§ Requirement:
Below are the entries; give again exactly the lines from the one mentioning "image displays a" through the one mentioning "power microscopy micrograph", inclusive.

§ Data for the task:
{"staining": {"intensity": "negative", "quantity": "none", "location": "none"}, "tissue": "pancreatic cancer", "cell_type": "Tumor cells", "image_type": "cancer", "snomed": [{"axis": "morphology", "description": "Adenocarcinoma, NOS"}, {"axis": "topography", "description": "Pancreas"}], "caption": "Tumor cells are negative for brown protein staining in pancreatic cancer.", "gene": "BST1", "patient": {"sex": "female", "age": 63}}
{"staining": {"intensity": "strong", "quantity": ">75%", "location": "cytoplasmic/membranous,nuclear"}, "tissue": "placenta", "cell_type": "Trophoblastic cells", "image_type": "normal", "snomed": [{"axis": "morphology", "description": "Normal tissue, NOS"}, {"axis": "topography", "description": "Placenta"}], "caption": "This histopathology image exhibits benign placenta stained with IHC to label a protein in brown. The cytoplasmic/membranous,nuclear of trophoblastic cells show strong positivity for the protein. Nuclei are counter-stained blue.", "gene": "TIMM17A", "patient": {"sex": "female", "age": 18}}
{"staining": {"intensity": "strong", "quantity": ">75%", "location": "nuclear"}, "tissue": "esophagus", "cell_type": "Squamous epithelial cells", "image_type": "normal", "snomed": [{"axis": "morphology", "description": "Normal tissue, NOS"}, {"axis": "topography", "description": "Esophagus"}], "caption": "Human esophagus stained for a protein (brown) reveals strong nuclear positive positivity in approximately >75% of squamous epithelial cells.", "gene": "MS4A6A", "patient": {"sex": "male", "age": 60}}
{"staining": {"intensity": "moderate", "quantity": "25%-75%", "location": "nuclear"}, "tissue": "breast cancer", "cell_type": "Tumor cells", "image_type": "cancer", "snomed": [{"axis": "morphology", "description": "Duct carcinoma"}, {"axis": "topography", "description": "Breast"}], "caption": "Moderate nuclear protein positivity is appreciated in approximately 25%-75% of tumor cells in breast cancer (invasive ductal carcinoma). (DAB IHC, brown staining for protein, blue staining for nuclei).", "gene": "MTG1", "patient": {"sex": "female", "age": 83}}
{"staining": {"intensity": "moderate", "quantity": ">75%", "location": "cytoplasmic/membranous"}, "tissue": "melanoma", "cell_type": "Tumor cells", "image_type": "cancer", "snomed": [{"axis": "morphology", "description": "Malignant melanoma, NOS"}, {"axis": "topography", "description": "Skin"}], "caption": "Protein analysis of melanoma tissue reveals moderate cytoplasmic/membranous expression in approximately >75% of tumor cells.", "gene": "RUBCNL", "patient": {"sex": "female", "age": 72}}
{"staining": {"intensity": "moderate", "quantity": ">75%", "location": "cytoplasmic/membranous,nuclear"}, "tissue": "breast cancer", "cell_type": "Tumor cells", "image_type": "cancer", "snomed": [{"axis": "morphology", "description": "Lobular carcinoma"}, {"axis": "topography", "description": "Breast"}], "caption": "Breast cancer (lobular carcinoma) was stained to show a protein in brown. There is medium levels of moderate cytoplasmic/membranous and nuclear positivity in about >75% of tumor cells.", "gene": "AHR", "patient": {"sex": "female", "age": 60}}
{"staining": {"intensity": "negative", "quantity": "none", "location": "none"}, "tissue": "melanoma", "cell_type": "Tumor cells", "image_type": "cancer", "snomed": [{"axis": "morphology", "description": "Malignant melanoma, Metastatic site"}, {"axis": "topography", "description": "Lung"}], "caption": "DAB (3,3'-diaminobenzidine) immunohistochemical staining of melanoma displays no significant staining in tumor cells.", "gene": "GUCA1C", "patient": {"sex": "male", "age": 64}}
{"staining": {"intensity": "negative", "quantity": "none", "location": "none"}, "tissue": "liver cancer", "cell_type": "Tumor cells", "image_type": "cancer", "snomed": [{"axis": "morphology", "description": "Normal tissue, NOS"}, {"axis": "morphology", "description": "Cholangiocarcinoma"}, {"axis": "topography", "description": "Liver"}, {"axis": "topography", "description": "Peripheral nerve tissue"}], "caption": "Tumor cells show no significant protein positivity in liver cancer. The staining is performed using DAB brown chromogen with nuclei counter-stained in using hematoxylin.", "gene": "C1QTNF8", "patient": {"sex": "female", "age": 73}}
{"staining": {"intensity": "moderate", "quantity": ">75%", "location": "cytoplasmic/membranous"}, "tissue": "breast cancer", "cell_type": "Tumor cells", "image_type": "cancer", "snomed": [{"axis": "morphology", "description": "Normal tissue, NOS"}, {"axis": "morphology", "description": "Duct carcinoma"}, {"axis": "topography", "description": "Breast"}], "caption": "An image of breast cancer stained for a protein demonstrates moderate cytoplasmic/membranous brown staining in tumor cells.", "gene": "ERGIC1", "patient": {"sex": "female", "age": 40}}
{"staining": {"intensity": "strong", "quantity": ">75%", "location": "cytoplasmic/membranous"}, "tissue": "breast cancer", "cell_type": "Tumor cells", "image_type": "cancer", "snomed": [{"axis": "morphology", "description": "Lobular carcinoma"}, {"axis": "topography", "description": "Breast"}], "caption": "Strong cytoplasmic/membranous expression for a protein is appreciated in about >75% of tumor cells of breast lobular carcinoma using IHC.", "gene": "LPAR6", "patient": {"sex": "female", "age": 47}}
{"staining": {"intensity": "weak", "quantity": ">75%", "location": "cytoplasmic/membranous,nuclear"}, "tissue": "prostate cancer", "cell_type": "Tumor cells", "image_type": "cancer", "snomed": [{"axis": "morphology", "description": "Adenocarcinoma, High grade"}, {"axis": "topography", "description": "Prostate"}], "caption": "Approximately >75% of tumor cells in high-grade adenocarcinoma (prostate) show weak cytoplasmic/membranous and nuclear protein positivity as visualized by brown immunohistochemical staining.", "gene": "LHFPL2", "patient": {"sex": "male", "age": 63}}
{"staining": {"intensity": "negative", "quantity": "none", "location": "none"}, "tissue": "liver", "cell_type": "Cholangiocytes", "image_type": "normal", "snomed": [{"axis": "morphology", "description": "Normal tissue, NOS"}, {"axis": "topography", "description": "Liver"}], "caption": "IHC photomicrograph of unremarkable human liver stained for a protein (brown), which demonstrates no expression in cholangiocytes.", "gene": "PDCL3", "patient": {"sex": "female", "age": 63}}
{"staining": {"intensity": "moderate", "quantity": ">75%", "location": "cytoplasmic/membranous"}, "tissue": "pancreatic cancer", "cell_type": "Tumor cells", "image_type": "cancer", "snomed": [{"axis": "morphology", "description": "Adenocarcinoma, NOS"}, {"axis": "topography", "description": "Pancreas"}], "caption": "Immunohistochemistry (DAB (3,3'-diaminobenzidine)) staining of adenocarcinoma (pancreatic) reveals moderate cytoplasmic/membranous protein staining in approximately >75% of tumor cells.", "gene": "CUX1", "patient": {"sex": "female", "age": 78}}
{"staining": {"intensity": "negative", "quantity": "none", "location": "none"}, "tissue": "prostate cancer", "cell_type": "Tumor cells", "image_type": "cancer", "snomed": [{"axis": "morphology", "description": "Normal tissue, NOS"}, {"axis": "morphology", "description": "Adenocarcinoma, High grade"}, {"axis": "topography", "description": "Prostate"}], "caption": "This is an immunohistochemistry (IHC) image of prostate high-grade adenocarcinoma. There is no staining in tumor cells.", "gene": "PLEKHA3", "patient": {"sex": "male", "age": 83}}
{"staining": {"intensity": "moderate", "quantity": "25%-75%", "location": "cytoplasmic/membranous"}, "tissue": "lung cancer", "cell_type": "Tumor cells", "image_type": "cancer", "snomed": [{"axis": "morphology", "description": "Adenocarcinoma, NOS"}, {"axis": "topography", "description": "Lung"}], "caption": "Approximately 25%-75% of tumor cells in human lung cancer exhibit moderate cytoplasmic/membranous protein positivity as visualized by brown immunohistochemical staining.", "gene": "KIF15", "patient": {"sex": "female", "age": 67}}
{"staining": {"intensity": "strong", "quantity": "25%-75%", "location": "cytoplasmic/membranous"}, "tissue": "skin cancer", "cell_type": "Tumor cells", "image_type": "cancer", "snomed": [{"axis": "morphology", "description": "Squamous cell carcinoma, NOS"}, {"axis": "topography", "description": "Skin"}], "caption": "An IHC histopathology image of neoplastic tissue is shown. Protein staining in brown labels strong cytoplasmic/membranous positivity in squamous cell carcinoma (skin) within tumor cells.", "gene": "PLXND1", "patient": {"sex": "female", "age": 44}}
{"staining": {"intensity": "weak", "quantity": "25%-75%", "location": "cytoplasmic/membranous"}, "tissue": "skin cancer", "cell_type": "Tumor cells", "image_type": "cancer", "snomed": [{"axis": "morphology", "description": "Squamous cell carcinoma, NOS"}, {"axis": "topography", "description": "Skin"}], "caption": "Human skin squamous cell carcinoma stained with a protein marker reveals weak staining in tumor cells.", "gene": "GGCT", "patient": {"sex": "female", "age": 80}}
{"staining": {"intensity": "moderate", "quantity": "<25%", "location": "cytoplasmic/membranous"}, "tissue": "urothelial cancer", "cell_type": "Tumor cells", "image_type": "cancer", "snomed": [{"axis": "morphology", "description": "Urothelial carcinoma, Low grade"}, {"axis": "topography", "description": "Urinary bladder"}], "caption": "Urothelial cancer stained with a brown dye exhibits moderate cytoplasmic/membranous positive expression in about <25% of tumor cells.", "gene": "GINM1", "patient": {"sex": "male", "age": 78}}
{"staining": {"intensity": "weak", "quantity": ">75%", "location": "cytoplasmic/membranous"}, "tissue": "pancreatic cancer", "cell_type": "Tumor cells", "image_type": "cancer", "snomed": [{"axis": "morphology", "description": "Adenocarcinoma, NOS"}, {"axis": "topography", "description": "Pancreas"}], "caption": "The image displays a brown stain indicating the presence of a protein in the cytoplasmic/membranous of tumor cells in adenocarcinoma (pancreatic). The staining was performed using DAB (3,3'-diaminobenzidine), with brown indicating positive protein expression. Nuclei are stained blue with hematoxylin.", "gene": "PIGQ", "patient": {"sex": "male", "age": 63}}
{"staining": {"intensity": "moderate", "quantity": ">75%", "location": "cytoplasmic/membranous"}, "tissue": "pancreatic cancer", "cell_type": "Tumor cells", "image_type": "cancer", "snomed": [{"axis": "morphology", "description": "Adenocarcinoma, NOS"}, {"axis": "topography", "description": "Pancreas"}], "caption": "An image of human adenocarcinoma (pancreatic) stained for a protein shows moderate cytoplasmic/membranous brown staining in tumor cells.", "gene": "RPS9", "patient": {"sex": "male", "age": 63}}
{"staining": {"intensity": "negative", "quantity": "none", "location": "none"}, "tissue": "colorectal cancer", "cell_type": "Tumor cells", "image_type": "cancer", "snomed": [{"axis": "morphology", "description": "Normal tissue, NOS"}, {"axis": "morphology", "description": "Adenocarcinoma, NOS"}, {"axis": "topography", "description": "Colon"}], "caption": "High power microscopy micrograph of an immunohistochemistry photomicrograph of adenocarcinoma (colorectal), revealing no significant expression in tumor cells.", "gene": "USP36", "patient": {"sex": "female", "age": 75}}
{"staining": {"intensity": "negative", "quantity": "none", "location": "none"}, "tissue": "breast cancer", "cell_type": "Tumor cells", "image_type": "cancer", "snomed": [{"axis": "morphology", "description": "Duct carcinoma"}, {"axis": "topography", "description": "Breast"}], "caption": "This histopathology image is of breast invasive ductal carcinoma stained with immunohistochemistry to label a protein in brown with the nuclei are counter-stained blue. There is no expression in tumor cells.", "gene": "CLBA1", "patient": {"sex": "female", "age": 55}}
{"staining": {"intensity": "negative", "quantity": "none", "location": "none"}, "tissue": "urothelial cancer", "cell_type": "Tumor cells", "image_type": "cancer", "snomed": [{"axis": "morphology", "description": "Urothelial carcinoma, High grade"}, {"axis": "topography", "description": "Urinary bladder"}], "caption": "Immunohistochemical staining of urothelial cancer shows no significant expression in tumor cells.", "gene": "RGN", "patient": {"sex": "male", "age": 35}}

§ Task solution:
{"staining": {"intensity": "weak", "quantity": ">75%", "location": "cytoplasmic/membranous"}, "tissue": "pancreatic cancer", "cell_type": "Tumor cells", "image_type": "cancer", "snomed": [{"axis": "morphology", "description": "Adenocarcinoma, NOS"}, {"axis": "topography", "description": "Pancreas"}], "caption": "The image displays a brown stain indicating the presence of a protein in the cytoplasmic/membranous of tumor cells in adenocarcinoma (pancreatic). The staining was performed using DAB (3,3'-diaminobenzidine), with brown indicating positive protein expression. Nuclei are stained blue with hematoxylin.", "gene": "PIGQ", "patient": {"sex": "male", "age": 63}}
{"staining": {"intensity": "moderate", "quantity": ">75%", "location": "cytoplasmic/membranous"}, "tissue": "pancreatic cancer", "cell_type": "Tumor cells", "image_type": "cancer", "snomed": [{"axis": "morphology", "description": "Adenocarcinoma, NOS"}, {"axis": "topography", "description": "Pancreas"}], "caption": "An image of human adenocarcinoma (pancreatic) stained for a protein shows moderate cytoplasmic/membranous brown staining in tumor cells.", "gene": "RPS9", "patient": {"sex": "male", "age": 63}}
{"staining": {"intensity": "negative", "quantity": "none", "location": "none"}, "tissue": "colorectal cancer", "cell_type": "Tumor cells", "image_type": "cancer", "snomed": [{"axis": "morphology", "description": "Normal tissue, NOS"}, {"axis": "morphology", "description": "Adenocarcinoma, NOS"}, {"axis": "topography", "description": "Colon"}], "caption": "High power microscopy micrograph of an immunohistochemistry photomicrograph of adenocarcinoma (colorectal), revealing no significant expression in tumor cells.", "gene": "USP36", "patient": {"sex": "female", "age": 75}}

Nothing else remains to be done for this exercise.